→ Required task 1: Please copy the lines of the listing word for word, starting at the line that contains "kingdom: Fungi" and ending at the line that contains "family: Sittidae".

→ Selected extract:
+ + + + +
FIG. 1 shows a schematic diagram of an industrial plant with a circuit breaker,

FIG. 2 shows the circuit breaker comprising an electrical switching system in an open state, and

FIG. 3 shows the circuit breaker in a closed state.

DETAILED DESCRIPTION

In FIG. 1 a schematic diagram of an industrial plant 2 is shown, which has a power supply 4 and an actuator 6 operated by it. By means of the power supply 4 an electric alternating voltage with 50 Hz or 60 Hz is provided. In particular, the electrical voltage is 277 V or 480 V. The actuator 6 comprises, for example, an electric motor or a press and is electrically coupled to the power supply 4 by means of a line 8, so that the actuator 6 is supplied with current via the line 8.

Furthermore, the industrial plant 2 comprises a power switch 10, which in one embodiment is a part of the line 8 and is arranged in a control cabinet. In an alternative embodiment, the power switch 10 is arranged on the power supply 4 or on the actuator 6. The power switch 10 has a circuit breaker 12 and an overcurrent protection member 14 connected in series therewith. The electrical series connection is provided in one of the cores of the line 8.
+ + + + +
(Stored data)
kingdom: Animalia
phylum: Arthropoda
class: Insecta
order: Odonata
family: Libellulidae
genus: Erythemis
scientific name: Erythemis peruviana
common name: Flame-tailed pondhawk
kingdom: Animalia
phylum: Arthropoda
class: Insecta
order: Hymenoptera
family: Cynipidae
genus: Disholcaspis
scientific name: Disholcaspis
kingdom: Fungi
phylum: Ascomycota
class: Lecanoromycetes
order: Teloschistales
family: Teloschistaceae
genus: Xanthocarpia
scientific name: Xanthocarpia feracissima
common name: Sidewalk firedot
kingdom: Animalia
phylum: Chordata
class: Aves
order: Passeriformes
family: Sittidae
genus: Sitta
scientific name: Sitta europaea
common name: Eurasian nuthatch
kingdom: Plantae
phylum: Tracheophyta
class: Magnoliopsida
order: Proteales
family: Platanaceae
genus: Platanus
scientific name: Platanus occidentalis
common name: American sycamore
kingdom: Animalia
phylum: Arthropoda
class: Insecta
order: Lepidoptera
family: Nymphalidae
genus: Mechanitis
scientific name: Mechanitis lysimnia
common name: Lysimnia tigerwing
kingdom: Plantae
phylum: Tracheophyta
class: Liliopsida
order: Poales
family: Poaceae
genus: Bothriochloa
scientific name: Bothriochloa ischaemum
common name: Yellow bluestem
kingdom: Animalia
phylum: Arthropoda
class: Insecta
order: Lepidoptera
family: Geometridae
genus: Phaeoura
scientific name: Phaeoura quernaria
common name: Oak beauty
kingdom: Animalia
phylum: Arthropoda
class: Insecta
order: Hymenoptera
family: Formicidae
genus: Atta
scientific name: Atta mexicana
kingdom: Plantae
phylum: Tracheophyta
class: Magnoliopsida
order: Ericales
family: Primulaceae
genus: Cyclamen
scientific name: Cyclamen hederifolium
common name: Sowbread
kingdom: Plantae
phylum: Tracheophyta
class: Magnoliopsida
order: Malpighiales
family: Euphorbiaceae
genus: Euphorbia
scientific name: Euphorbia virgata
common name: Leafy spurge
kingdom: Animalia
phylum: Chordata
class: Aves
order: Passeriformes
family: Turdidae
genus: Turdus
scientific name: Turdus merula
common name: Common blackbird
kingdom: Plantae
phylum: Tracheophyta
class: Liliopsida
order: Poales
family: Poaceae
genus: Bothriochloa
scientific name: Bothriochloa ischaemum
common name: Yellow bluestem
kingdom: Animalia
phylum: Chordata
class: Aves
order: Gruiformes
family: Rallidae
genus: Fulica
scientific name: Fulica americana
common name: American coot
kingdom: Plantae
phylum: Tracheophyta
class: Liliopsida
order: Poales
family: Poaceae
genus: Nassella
+ + + + +
→ Required task 2: Restate the part of the circuit breaker text starting at "Furthermore, the industrial" and ending at "of the line 8.", updating it so that "control cabinet" becomes "switchgear cabinet".

→ Exercise result 1:
kingdom: Fungi
phylum: Ascomycota
class: Lecanoromycetes
order: Teloschistales
family: Teloschistaceae
genus: Xanthocarpia
scientific name: Xanthocarpia feracissima
common name: Sidewalk firedot
kingdom: Animalia
phylum: Chordata
class: Aves
order: Passeriformes
family: Sittidae

→ Exercise result 2:
Furthermore, the industrial plant 2 comprises a power switch 10, which in one embodiment is a part of the line 8 and is arranged in a switchgear cabinet. In an alternative embodiment, the power switch 10 is arranged on the power supply 4 or on the actuator 6. The power switch 10 has a circuit breaker 12 and an overcurrent protection member 14 connected in series therewith. The electrical series connection is provided in one of the cores of the line 8.